EXERCISE OBJECTIVE: Rework the article about the new art exhibits from "BRATTLEBORO- Six new" up to and including "and Graham Nickson.", putting "gathering" wherever "reception" appears.
══ TEXT PROVIDED ══
New art exhibits open this weekend


“Icy Blue,” a sea-urchin-like creature or a hot-air balloon, floats in an aqua environment. Vertical strands of white and yellow beads, cosmic hailstones perhaps, make up its surface pattern. Lacy swirls of tinier dots, along with vaporous-looking areas of the titular hue, fill the background.

BRATTLEBORO- Six new exhibits open at the Brattleboro Museum and Art Center on Saturday, June 22, at 11 am, through September 23. An opening reception, free and open to all, will take place the same day at 5:30 pm.
The new exhibits include the summer-themed “Ocean’s Edge,” consisting of three artists’ depictions of life at the beach.  “Ocean’s Edge” features Isca Greenfield-Sanders, David Kapp, and Graham Nickson.
═══
══ DATASET EXCERPTS ══
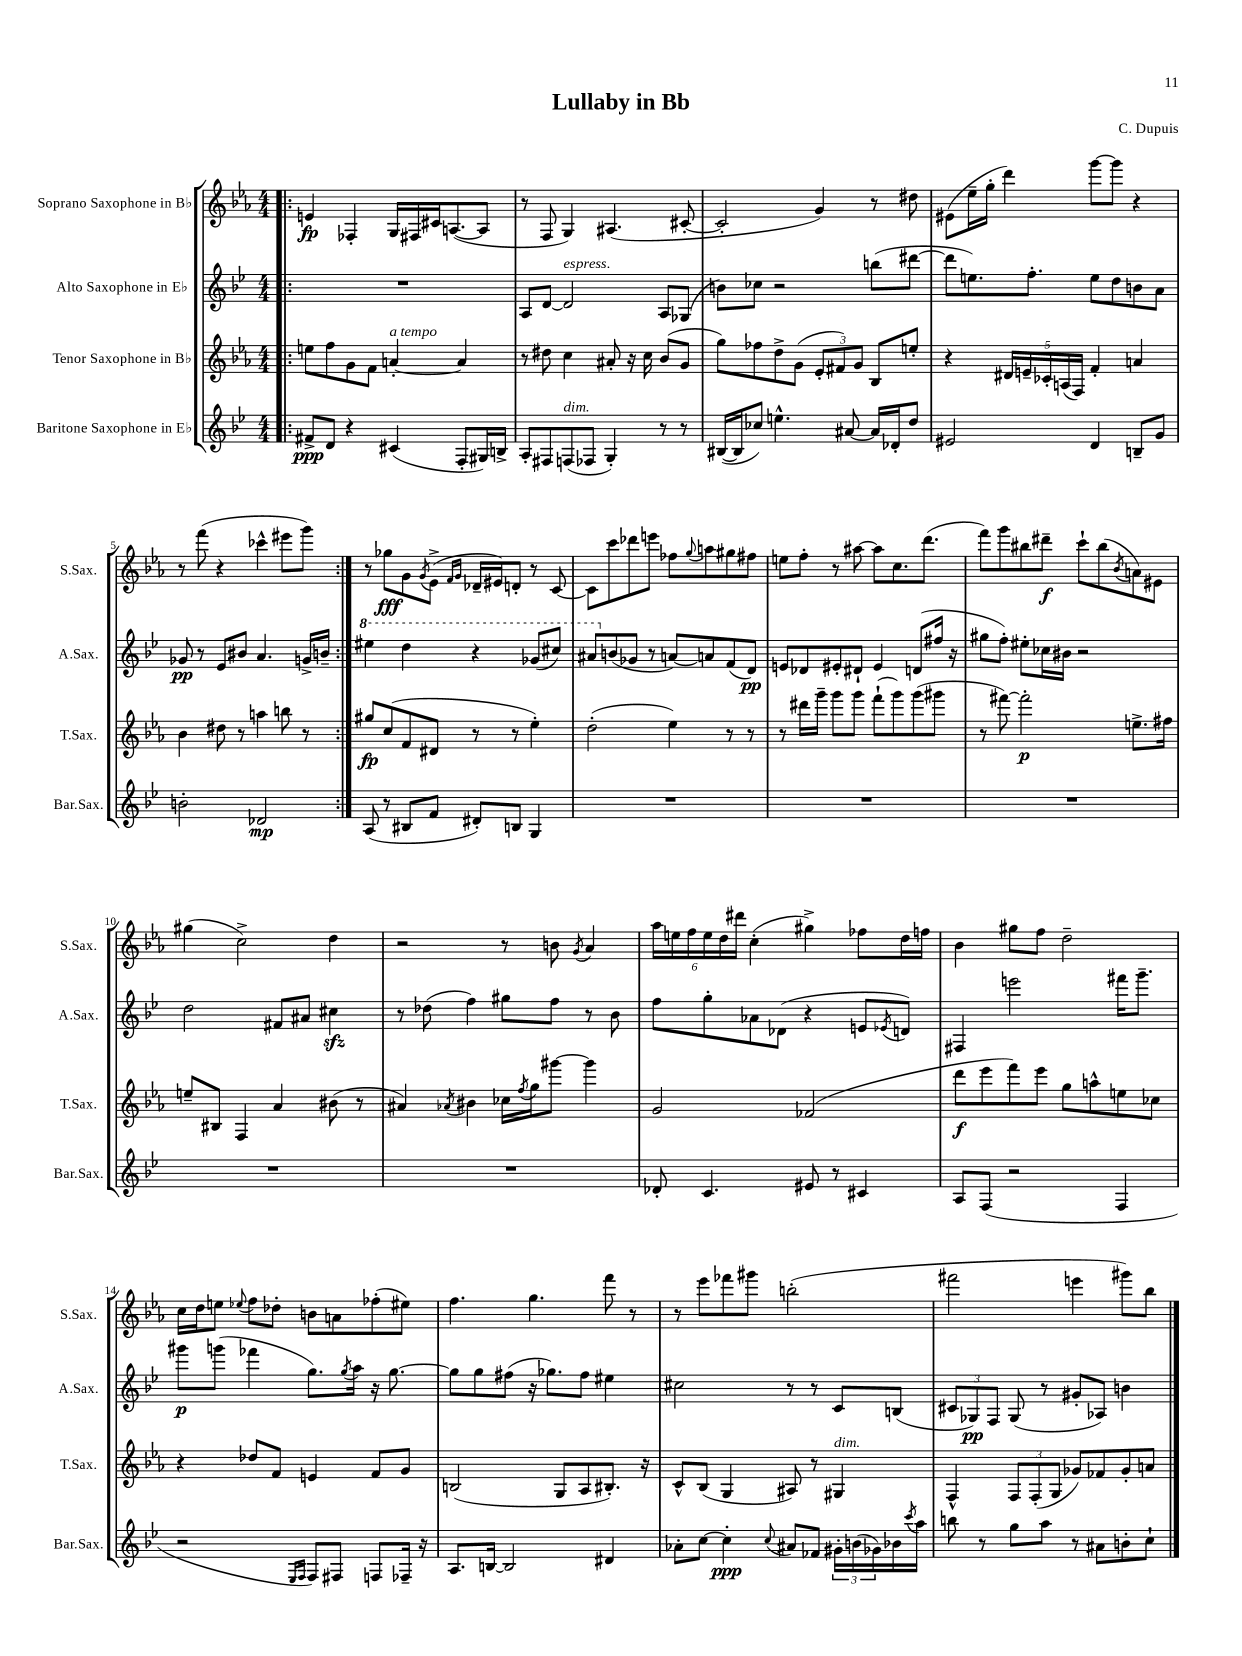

**kern	**dynam	**kern	**dynam	**kern	**dynam	**kern	**dynam
*part4	*part4	*part3	*part3	*part2	*part2	*part1	*part1
*staff4	*staff4	*staff3	*staff3	*staff2	*staff2	*staff1	*staff1
*I"Baritone Saxophone in E♭	*	*I"Tenor Saxophone in B♭	*	*I"Alto Saxophone in E♭	*	*I"Soprano Saxophone in B♭	*
*I'Bar.Sax.	*	*I'T.Sax.	*	*I'A.Sax.	*	*I'S.Sax.	*
*clefG2	*	*clefG2	*	*clefG2	*	*clefG2	*
*k[b-e-]	*	*k[b-e-a-]	*	*k[b-e-]	*	*k[b-e-a-]	*
*M4/4	*	*M4/4	*	*M4/4	*	*M4/4	*
=1!|:	=1!|:	=1!|:	=1!|:	=1!|:	=1!|:	=1!|:	=1!|:
8f#X^/L	ppp	8een\L	.	1r	.	4en/	fp
8d/J	.	8ff\	.	.	.	.	.
4r	.	8g\	.	.	.	4F-X'/	.
.	.	8f\J	.	.	.	.	.
!	!	!LO:TX:a:i:t=a tempo	!	!	!	!	!
(4c#X/	.	[4an'/	.	.	.	16G/LL	.
.	.	.	.	.	.	16F#X/	.
.	.	.	.	.	.	16c#X/J	.
.	.	.	.	.	.	([8.An/	.
8F'/L	.	4a/]	.	.	.	.	.
16G#X/L)	.	.	.	.	.	8A/J]	.
16Bn^/JJ	.	.	.	.	.	.	.
=2	=2	=2	=2	=2	=2	=2	=2
8A'/L	.	8r	.	8A/L	.	8r	.
8F#X/	.	8dd#X\	.	[8d/J	.	8F/	.
!	!	!	!	!LO:TX:a:i:t=espress.	!	!	!
!LO:TX:a:i:t=dim.	!	!	!	!	!	!	!
(8Fn/	.	4cc\	.	2d/]	.	4G/)	.
8F-X/J	.	.	.	.	.	.	.
4G'/)	.	8a#X'/	.	.	.	(4.A#X/	.
.	.	16r	.	.	.	.	.
.	.	16cc\	.	.	.	.	.
8r	.	(8b-/L	.	8A/L	.	.	.
8r	.	8g/J	.	(8G-X/J	.	[8c#X'/	.
=3	=3	=3	=3	=3	=3	=3	=3
([16B#X/LL	.	8gg\L)	.	8bn\L)	.	2c#'/]	.
16B#/J]	.	.	.	.	.	.	.
8cc-X/J)	.	8ff-X\	.	8cc-X\J	.	.	.
4.een^^\	.	8dd^\	.	2r	.	.	.
.	.	(8g\J	.	.	.	.	.
.	.	12e-'/L	.	.	.	4g/)	.
.	.	12f#X/)	.	.	.	.	.
[8a#X/	.	.	.	.	.	.	.
.	.	12g/J	.	.	.	.	.
16a#/LL]	.	8B-/L	.	(8bbn\L	.	8r	.
16d-X'/J	.	.	.	.	.	.	.
8dd/J	.	8een'/J	.	[8ddd#X\J	.	8dd#X\	.
=4	=4	=4	=4	=4	=4	=4	=4
2e#X/	.	4r	.	8ddd#\L]	.	(8e#X\L	.
.	.	.	.	8.een\)	.	16ee-~\L	.
.	.	.	.	.	.	16gg'\JJ	.
.	.	20d#X/LL	.	.	.	4ddd\)	.
.	.	20en~/	.	.	.	.	.
.	.	.	.	8.ff'\J	.	.	.
.	.	20c-X'/	.	.	.	.	.
.	.	(20An/	.	.	.	.	.
.	.	20F/JJ)	.	.	.	.	.
4d/	.	4f'/	.	8ee\L	.	[8ggg\L	.
.	.	.	.	8dd\	.	8ggg\J]	.
8Bn~/L	.	4an/	.	8bn\	.	4r	.
8g/J	.	.	.	8a\J	.	.	.
!!LO:LB:g=z
=5	=5	=5	=5	=5	=5	=5	=5
2bn'\	.	4b-\	.	8g-X/	pp	8r	.
.	.	.	.	8r	.	(8fff\	.
.	.	8dd#X\	.	8e-/L	.	4r	.
.	.	8r	.	8b#X/J	.	.	.
2d-X/	mp	4aan\	.	4.a/	.	4ccc-X^^\	.
.	.	8bbn\	.	.	.	8eee#X\L	.
.	.	8r	.	16gn^/LL	.	8ggg\J)	.
.	.	.	.	16bn~/JJ	.	.	.
=6:|!	=6:|!	=6:|!	=6:|!	=6:|!	=6:|!	=6:|!	=6:|!
*	*	*	*	*8va	*	*	*
(8A/	.	8gg#X/L	fp	4eee#X\	.	8r	.
8r	.	(8cc/	.	.	.	8gg-X\L	fff
8B#X/L	.	8f/	.	4ddd\	.	8g\	.
.	.	.	.	.	.	8qg/	.
8f/J	.	8d#X/J	.	.	.	(8e-^\J	.
.	.	.	.	.	.	16qqf/LL	.
.	.	.	.	.	.	16qqg/JJ	.
8d#X'/L)	.	8r	.	4r	.	16d-X~/LL	.
.	.	.	.	.	.	16e#X/J)	.
8Bn/J	.	8r	.	.	.	8dn'/J	.
4G/	.	4ee-'\)	.	(8gg-X/L	.	8r	.
.	.	.	.	8ccc#X/J)	.	[8c/	.
=7	=7	=7	=7	=7	=7	=7	=7
1r	.	(2dd'\	.	8aa#X/L	.	8c\L]	.
*	*	*	*	*X8va	*	*	*
.	.	.	.	(8bn/	.	8ccc\	.
.	.	.	.	8g-X/J	.	8ddd-X\	.
.	.	.	.	8r	.	8eeen\J	.
.	.	4ee-\)	.	[8an/L)	.	8ff-X\L	.
.	.	.	.	.	.	8qqgg/	.
.	.	.	.	8an/]	.	8aan\	.
.	.	8r	.	(8f/	.	8gg#X\	.
.	.	8r	.	8d/J)	pp	8ff#X\J	.
=8	=8	=8	=8	=8	=8	=8	=8
1r	.	8r	.	8en/L	.	8een\L	.
.	.	16ddd#X\LL	.	8d-X/	.	8ff'\J	.
.	.	16ggg~\JJ	.	.	.	.	.
.	.	8ggg\L	.	8e#X'/	.	8r	.
.	.	8ggg\J	.	8d#X`/J	.	[8aa#X\	.
.	.	(8fff`\L	.	4e#/	.	8aa#\L]	.
.	.	8ggg\)	.	.	.	8.cc\	.
.	.	(8ggg\	.	(8dn/L	.	.	.
.	.	.	.	.	.	(8.ddd\J	.
.	.	8ggg#X\J	.	16ff#X/Jk	.	.	.
.	.	.	.	16r	.	.	.
=9	=9	=9	=9	=9	=9	=9	=9
1r	.	8r	.	8gg#X\L	.	8fff\L)	.
.	.	[8fff#X\)	.	8ff'\J)	.	8ggg\	.
.	.	2fff#'\]	p	8ee#X'\L	.	8bb#X\	.
.	.	.	.	16cc-X\L	.	8ddd#X~\J	f
.	.	.	.	16b#X\JJ	.	.	.
.	.	.	.	2r	.	8ccc`\L	.
.	.	.	.	.	.	(8bb#\	.
.	.	.	.	.	.	8qb-/	.
.	.	8.een^\L	.	.	.	8an\)	.
.	.	.	.	.	.	8e#X\J	.
.	.	16ff#X\Jk	.	.	.	.	.
!!LO:LB:g=z
=10	=10	=10	=10	=10	=10	=10	=10
1r	.	8een~/L	.	2dd\	.	(4gg#X\	.
.	.	8B#X/J	.	.	.	.	.
.	.	4F/	.	.	.	2cc^\)	.
.	.	4a-/	.	8f#X/L	.	.	.
.	.	.	.	8a#X/J	.	.	.
.	.	(8b#X\	.	4cc#Xzz\	.	4dd\	.
.	.	8r	.	.	.	.	.
=11	=11	=11	=11	=11	=11	=11	=11
1r	.	4a#X/)	.	8r	.	2r	.
.	.	.	.	(8dd-X\	.	.	.
.	.	8qa-X/	.	.	.	.	.
.	.	4b#X\	.	4ff\)	.	.	.
.	.	16cc-X\LL	.	8gg#X\L	.	8r	.
.	.	8qff/	.	.	.	.	.
.	.	16gg\J	.	.	.	.	.
.	.	[8ggg#X\J	.	8ff\J	.	8bn\	.
.	.	.	.	.	.	8qg/	.
.	.	4ggg#\]	.	8r	.	4a-/	.
.	.	.	.	8b-\	.	.	.
=12	=12	=12	=12	=12	=12	=12	=12
8d-X'/	.	2g/	.	8ff\L	.	24aa-\LL	.
.	.	.	.	.	.	24een\	.
.	.	.	.	.	.	24ff\	.
4.c/	.	.	.	8gg'\	.	24ee\	.
.	.	.	.	.	.	24dd\	.
.	.	.	.	.	.	24ddd#X\JJ	.
.	.	.	.	8a-X\	.	(4cc'\	.
.	.	.	.	(8d-X\J	.	.	.
8e#X/	.	(2f-X/	.	4r	.	4gg#X^\)	.
8r	.	.	.	.	.	.	.
4c#X/	.	.	.	8en/L	.	8ff-X\L	.
.	.	.	.	8qe-X/	.	.	.
.	.	.	.	8dn/J)	.	16dd\L	.
.	.	.	.	.	.	16ffn\JJ	.
=13	=13	=13	=13	=13	=13	=13	=13
8A/L	.	8ddd\L	f	4F#X/	.	4b-\	.
(8F/J	.	8eee-\	.	.	.	.	.
2r	.	8fff\)	.	2eeen\	.	8gg#X\L	.
.	.	8eee-\J	.	.	.	8ff\J	.
.	.	8gg\L	.	.	.	2dd~\	.
.	.	8aan^^\	.	.	.	.	.
4F/	.	8een\	.	16fff#X\KL	.	.	.
.	.	.	.	8.ggg~\J	.	.	.
.	.	8cc-X\J	.	.	.	.	.
!!LO:LB:g=z
=14	=14	=14	=14	=14	=14	=14	=14
2r	.	4r	.	8ggg#X\L	p	16cc\LL	.
.	.	.	.	.	.	16dd\J	.
.	.	.	.	(8gggn\J	.	8een\J	.
.	.	.	.	.	.	8qqee-X/	.
.	.	8dd-X/L	.	4fff-X\	.	8ff\L	.
.	.	8f/J	.	.	.	8dd-X'\J	.
16qqE-/LL	.	.	.	.	.	.	.
16qqF/JJ	.	.	.	.	.	.	.
8F/L)	.	4en/	.	8.gg\L)	.	8bn\L	.
8F#X/J	.	.	.	.	.	8an\	.
.	.	.	.	8qgg/	.	.	.
.	.	.	.	16aa\Jk	.	.	.
8Fn/L	.	8f/L	.	16r	.	(8ff-X'\	.
.	.	.	.	[8.gg\	.	.	.
16F-X~/Jk	.	8g/J	.	.	.	8ee#X\J)	.
16r	.	.	.	.	.	.	.
=15	=15	=15	=15	=15	=15	=15	=15
8.A/L	.	(2Bn/	.	8gg\L]	.	4.ff\	.
.	.	.	.	8gg\	.	.	.
[16Bn/Jk	.	.	.	.	.	.	.
2B/]	.	.	.	(8ff#X\J	.	.	.
.	.	.	.	16r	.	4.gg\	.
.	.	.	.	8.gg-X\L)	.	.	.
.	.	8G/L	.	.	.	.	.
.	.	8A-/	.	8ff#\J	.	.	.
4d#X/	.	8.B#X'/J)	.	4ee#X\	.	8fff\	.
.	.	.	.	.	.	8r	.
.	.	16r	.	.	.	.	.
=16	=16	=16	=16	=16	=16	=16	=16
8a-X'\L	.	8c^^/L	.	2cc#X\	.	8r	.
[8cc\J	.	(8B-/J	.	.	.	8eee-\L	.
4cc'\]	ppp	4G/	.	.	.	8fff-X\	.
.	.	.	.	.	.	8ggg#X\J	.
8qqcc/	.	.	.	.	.	.	.
8a#X/L	.	8A#X/)	.	8r	.	(2bbn'\	.
8f-X/J	.	8r	.	8r	.	.	.
!	!	!LO:TX:a:i:t=dim.	!	!	!	!	!
24g#X'\LL	.	4G#X/	.	8c/L	.	.	.
(24bn\	.	.	.	.	.	.	.
24g-X\)	.	.	.	.	.	.	.
16b-X\	.	.	.	(8Bn/J	.	.	.
8qccc/	.	.	.	.	.	.	.
16aa\JJ	.	.	.	.	.	.	.
=17	=17	=17	=17	=17	=17	=17	=17
8bbn\	.	4F^^/	.	12c#X/L	.	2fff#X\	.
.	.	.	.	12G-X/)	pp	.	.
8r	.	.	.	.	.	.	.
.	.	.	.	12F/J	.	.	.
8gg\L	.	12F/L	.	(8G-/	.	.	.
.	.	(12F'/	.	.	.	.	.
8aa\J	.	.	.	8r	.	.	.
.	.	12G/J	.	.	.	.	.
8r	.	8g-X/L)	.	8g#X'/L	.	4eeen\	.
8a#X\L	.	8f-X/	.	8A-X/J)	.	.	.
8bn'\	.	8g-'/	.	4bn\	.	8ggg#X\L)	.
8cc`\J	.	8an/J	.	.	.	8bb-\J	.
==	==	==	==	==	==	==	==
*-	*-	*-	*-	*-	*-	*-	*-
═══
THE OUTPUT:
BRATTLEBORO- Six new exhibits open at the Brattleboro Museum and Art Center on Saturday, June 22, at 11 am, through September 23. An opening gathering, free and open to all, will take place the same day at 5:30 pm.
The new exhibits include the summer-themed “Ocean’s Edge,” consisting of three artists’ depictions of life at the beach.  “Ocean’s Edge” features Isca Greenfield-Sanders, David Kapp, and Graham Nickson.